Set down each line of the records once more, precisely, and omit the pictures.

[[ Provided information open ]]

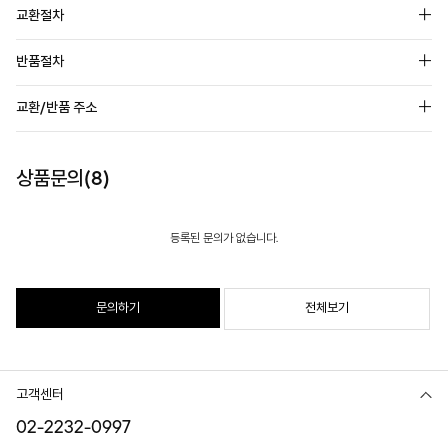
교환절차
반품절차
교환/반품 주소
상품문의(8)
등록된 문의가 없습니다.
문의하기
전체보기
고객센터
02-2232-0997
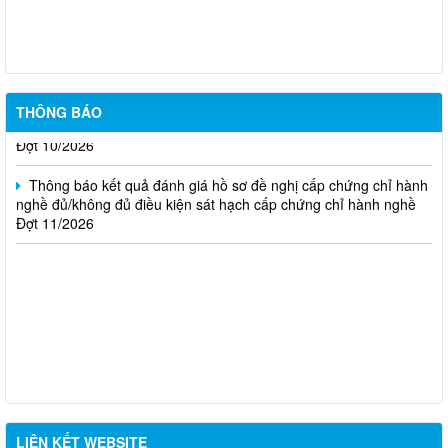
THÔNG BÁO Về việc kết quả đánh giá hồ sơ đề nghị cấp
chứng chỉ hành nghề đủ (hoặc không đủ) điều kiện sát hạch Đợt
17/2026
Thông báo kết quả đánh giá hồ sơ đề nghị cấp chứng chỉ hành
THÔNG BÁO
nghề đủ/không đủ điều kiện sát hạch cấp chứng chỉ hành nghề
Đợt 10/2026
Thông báo kết quả đánh giá hồ sơ đề nghị cấp chứng chỉ hành
nghề đủ/không đủ điều kiện sát hạch cấp chứng chỉ hành nghề
Đợt 11/2026
LIÊN KẾT WEBSITE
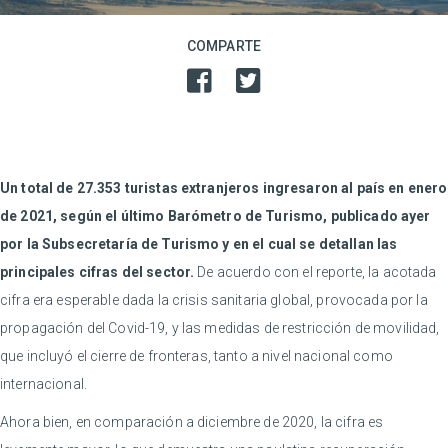
COMPARTE
Un total de 27.353 turistas extranjeros ingresaron al país en enero
de 2021, según el último Barómetro de Turismo, publicado ayer
por la Subsecretaría de Turismo y en el cual se detallan las
principales cifras del sector.
De acuerdo con el reporte, la acotada
cifra era esperable dada la crisis sanitaria global, provocada por la
propagación del Covid-19, y las medidas de restricción de movilidad,
que incluyó el cierre de fronteras, tanto a nivel nacional como
internacional.
Ahora bien, en comparación a diciembre de 2020, la cifra es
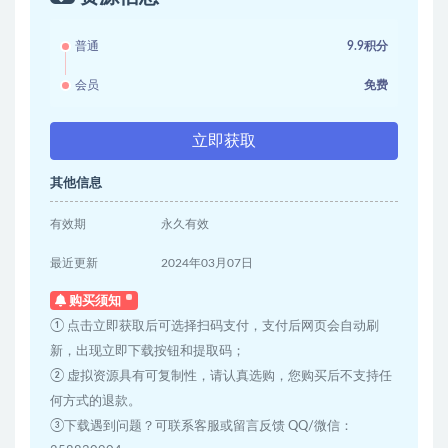
普通
9.9积分
会员
免费
立即获取
其他信息
有效期
永久有效
最近更新
2024年03月07日
购买须知
① 点击立即获取后可选择扫码支付，支付后网页会自动刷
新，出现立即下载按钮和提取码；
② 虚拟资源具有可复制性，请认真选购，您购买后不支持任
何方式的退款。
③下载遇到问题？可联系客服或留言反馈 QQ/微信：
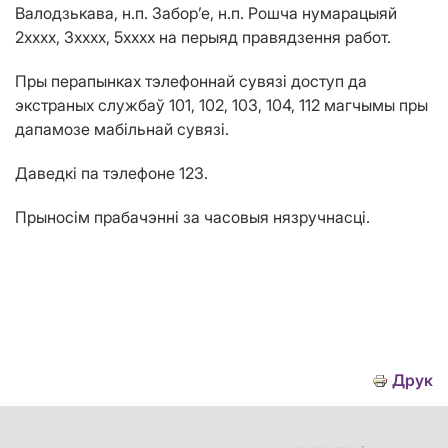
Валодзькава, н.п. Забор’е, н.п. Рошча нумарацыяй
2хххх, 3xxxx, 5хххх на перыяд правядзення работ.
Пры перапынках тэлефоннай сувязі доступ да
экстраных службаў 101, 102, 103, 104, 112 магчымы пры
дапамозе мабільнай сувязі.
Даведкі па тэлефоне 123.
Прыносім прабачэнні за часовыя нязручнасці.
Друк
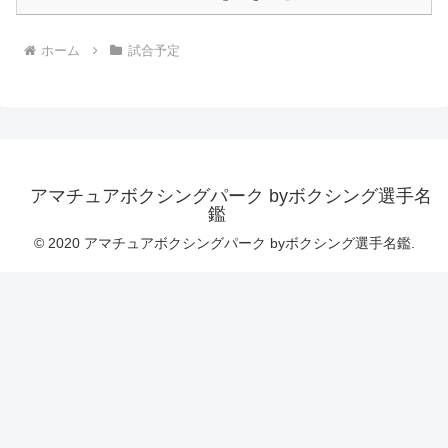
ホーム
試合予定
アマチュアボクシングパーク byボクシング選手名
鑑
© 2020 アマチュアボクシングパーク byボクシング選手名鑑.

[[ Provided information closed ]]

Answer area:
교환절차
반품절차
교환/반품 주소
상품문의(8)
등록된 문의가 없습니다.
문의하기
전체보기
고객센터
02-2232-0997
THÔNG BÁO Về việc kết quả đánh giá hồ sơ đề nghị cấp
chứng chỉ hành nghề đủ (hoặc không đủ) điều kiện sát hạch Đợt
17/2026
Thông báo kết quả đánh giá hồ sơ đề nghị cấp chứng chỉ hành
THÔNG BÁO
nghề đủ/không đủ điều kiện sát hạch cấp chứng chỉ hành nghề
Đợt 10/2026
Thông báo kết quả đánh giá hồ sơ đề nghị cấp chứng chỉ hành
nghề đủ/không đủ điều kiện sát hạch cấp chứng chỉ hành nghề
Đợt 11/2026
LIÊN KẾT WEBSITE
COMPARTE
Un total de 27.353 turistas extranjeros ingresaron al país en enero
de 2021, según el último Barómetro de Turismo, publicado ayer
por la Subsecretaría de Turismo y en el cual se detallan las
principales cifras del sector.
De acuerdo con el reporte, la acotada
cifra era esperable dada la crisis sanitaria global, provocada por la
propagación del Covid-19, y las medidas de restricción de movilidad,
que incluyó el cierre de fronteras, tanto a nivel nacional como
internacional.
Ahora bien, en comparación a diciembre de 2020, la cifra es
普通
9.9积分
会员
免费
立即获取
其他信息
有效期
永久有效
最近更新
2024年03月07日
购买须知
① 点击立即获取后可选择扫码支付，支付后网页会自动刷
新，出现立即下载按钮和提取码；
② 虚拟资源具有可复制性，请认真选购，您购买后不支持任
何方式的退款。
③下载遇到问题？可联系客服或留言反馈 QQ/微信：
Валодзькава, н.п. Забор’е, н.п. Рошча нумарацыяй
2хххх, 3xxxx, 5хххх на перыяд правядзення работ.
Пры перапынках тэлефоннай сувязі доступ да
экстраных службаў 101, 102, 103, 104, 112 магчымы пры
дапамозе мабільнай сувязі.
Даведкі па тэлефоне 123.
Прыносім прабачэнні за часовыя нязручнасці.
Друк
ホーム
試合予定
アマチュアボクシングパーク byボクシング選手名
鑑
© 2020 アマチュアボクシングパーク byボクシング選手名鑑.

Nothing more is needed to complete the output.